Check each line of the data, and copy those where "root" appears.
# # # # #
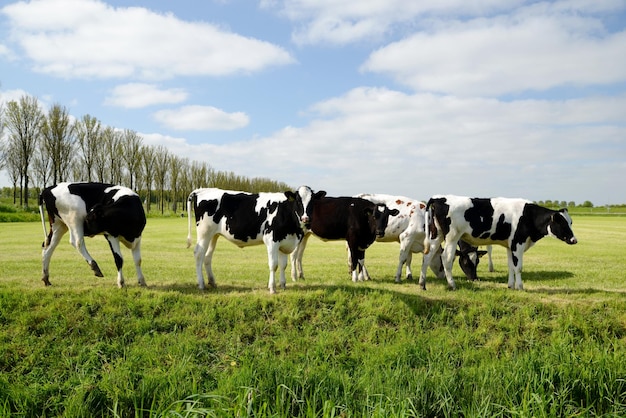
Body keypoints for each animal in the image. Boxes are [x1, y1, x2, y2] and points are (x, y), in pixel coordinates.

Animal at [422, 196, 576, 290]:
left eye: (571, 222)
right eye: (562, 224)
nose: (574, 240)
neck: (527, 216)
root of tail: (439, 198)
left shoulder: (510, 246)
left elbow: (511, 266)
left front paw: (511, 286)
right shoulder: (518, 244)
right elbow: (518, 267)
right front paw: (520, 287)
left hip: (436, 236)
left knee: (427, 257)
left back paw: (422, 284)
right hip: (452, 237)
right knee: (446, 258)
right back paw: (452, 285)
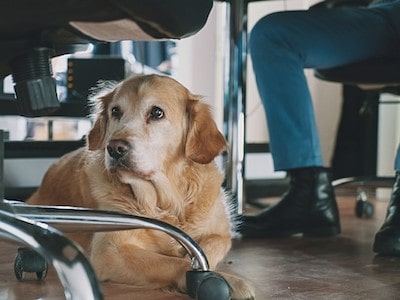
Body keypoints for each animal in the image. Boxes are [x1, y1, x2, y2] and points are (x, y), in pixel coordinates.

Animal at [28, 74, 255, 298]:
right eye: (115, 111)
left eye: (157, 113)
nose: (114, 148)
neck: (165, 202)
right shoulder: (110, 250)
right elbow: (179, 263)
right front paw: (227, 281)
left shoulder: (221, 234)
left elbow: (205, 250)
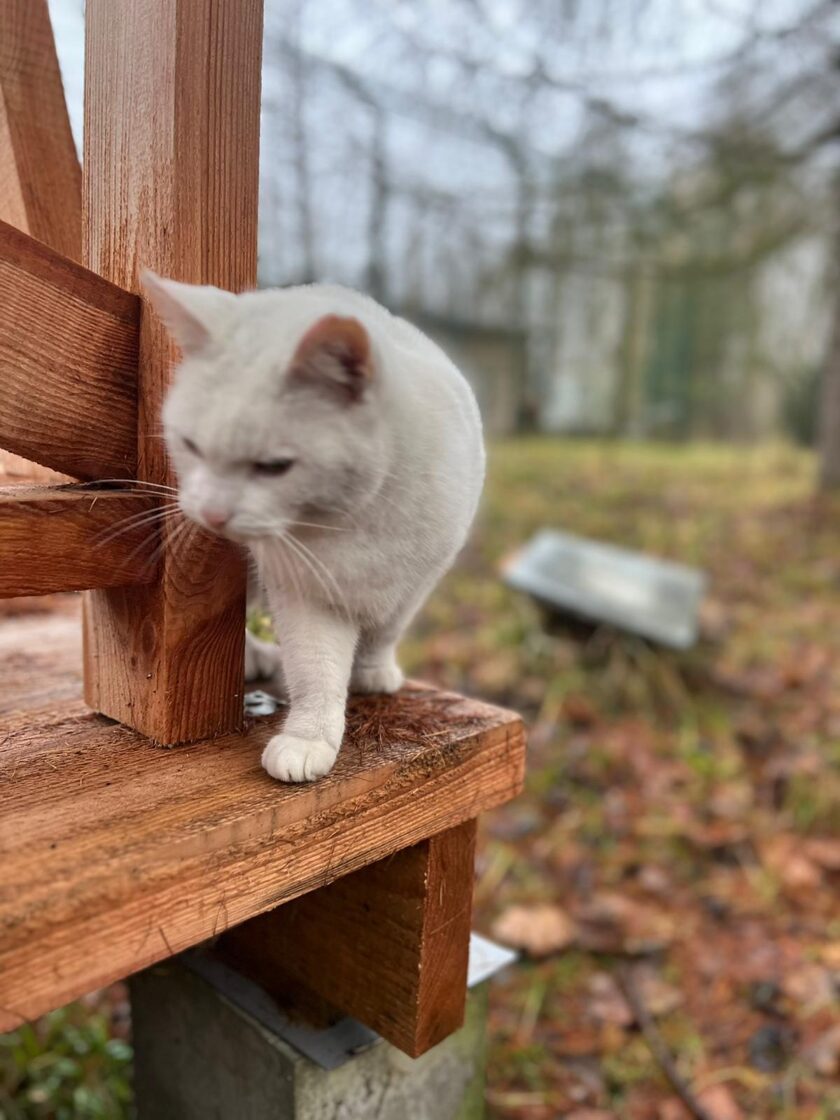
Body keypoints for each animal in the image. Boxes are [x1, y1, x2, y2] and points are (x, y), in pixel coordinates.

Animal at [142, 272, 485, 782]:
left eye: (273, 467)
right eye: (191, 446)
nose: (212, 513)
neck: (352, 519)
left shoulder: (420, 579)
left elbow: (386, 630)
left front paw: (372, 672)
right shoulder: (305, 593)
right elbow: (315, 668)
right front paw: (309, 739)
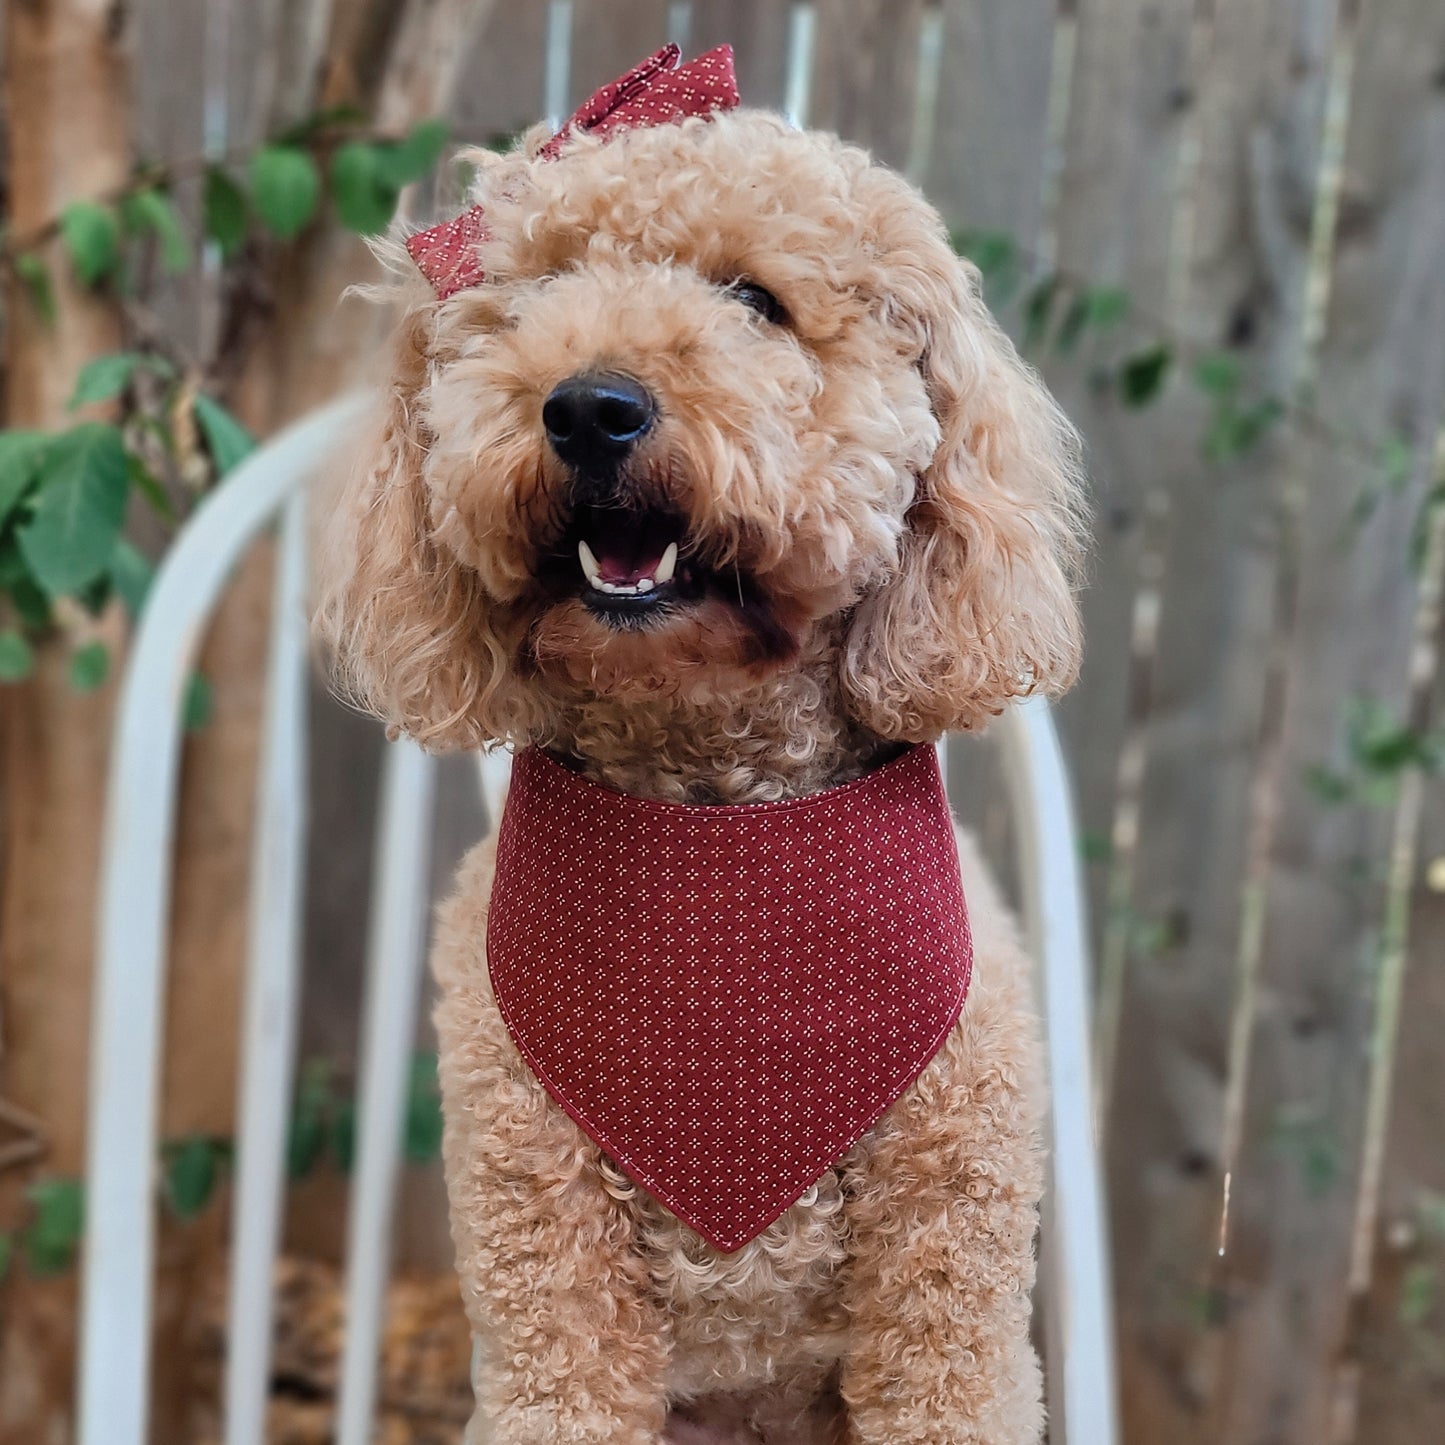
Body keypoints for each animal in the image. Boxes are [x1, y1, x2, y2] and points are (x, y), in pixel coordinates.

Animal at [316, 45, 1086, 1445]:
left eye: (754, 300)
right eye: (537, 297)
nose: (588, 405)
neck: (712, 820)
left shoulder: (945, 1277)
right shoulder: (545, 1263)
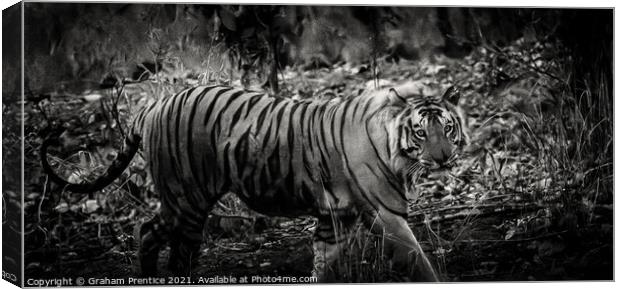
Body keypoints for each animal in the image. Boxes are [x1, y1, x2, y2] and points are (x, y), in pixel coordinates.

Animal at [41, 82, 468, 280]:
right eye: (420, 132)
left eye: (447, 127)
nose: (444, 158)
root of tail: (154, 105)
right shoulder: (385, 213)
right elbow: (419, 261)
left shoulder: (336, 219)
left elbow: (324, 265)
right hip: (187, 199)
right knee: (169, 247)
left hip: (183, 202)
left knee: (149, 232)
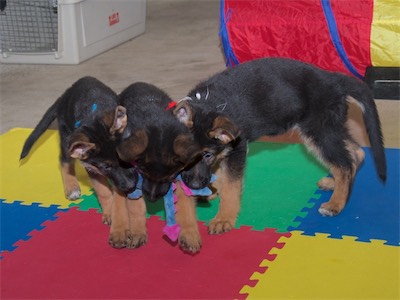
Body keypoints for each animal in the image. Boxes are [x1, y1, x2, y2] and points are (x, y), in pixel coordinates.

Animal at [173, 56, 386, 234]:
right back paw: (334, 183)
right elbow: (220, 174)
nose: (193, 185)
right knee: (355, 153)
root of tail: (333, 79)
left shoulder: (237, 150)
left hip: (319, 131)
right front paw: (212, 190)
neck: (208, 104)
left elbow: (231, 187)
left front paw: (223, 218)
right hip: (329, 128)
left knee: (344, 165)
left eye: (207, 155)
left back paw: (336, 204)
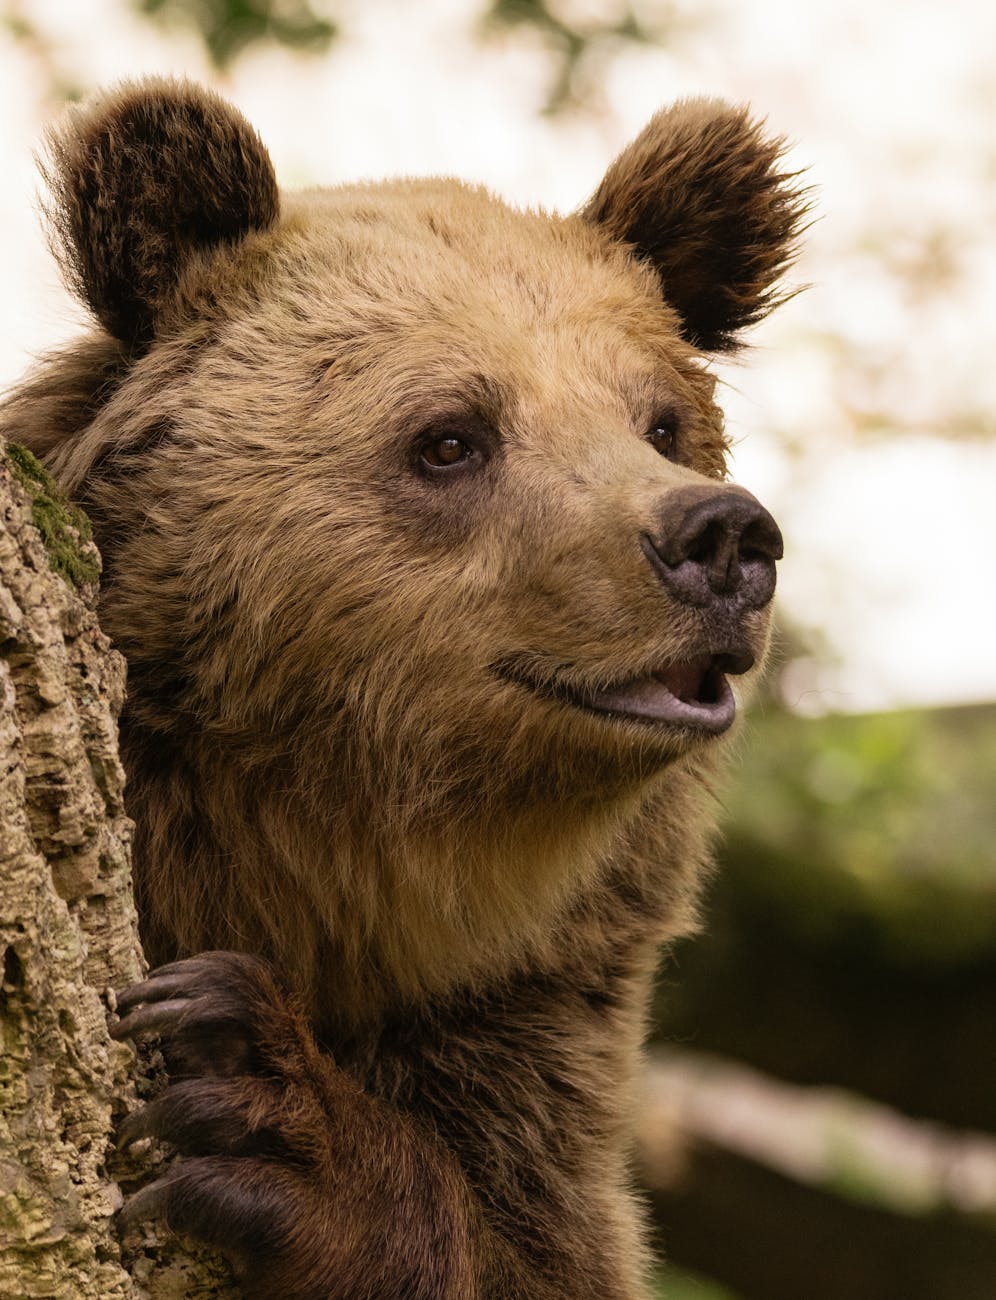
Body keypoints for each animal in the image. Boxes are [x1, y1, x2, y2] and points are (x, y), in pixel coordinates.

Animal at [2, 80, 804, 1298]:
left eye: (663, 422)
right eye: (449, 436)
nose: (719, 536)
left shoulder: (518, 1024)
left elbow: (531, 1243)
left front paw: (256, 1102)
# # # # #
ANSWER SECTION
root of tail: (439, 198)
root of tail: (154, 105)
root of tail: (333, 79)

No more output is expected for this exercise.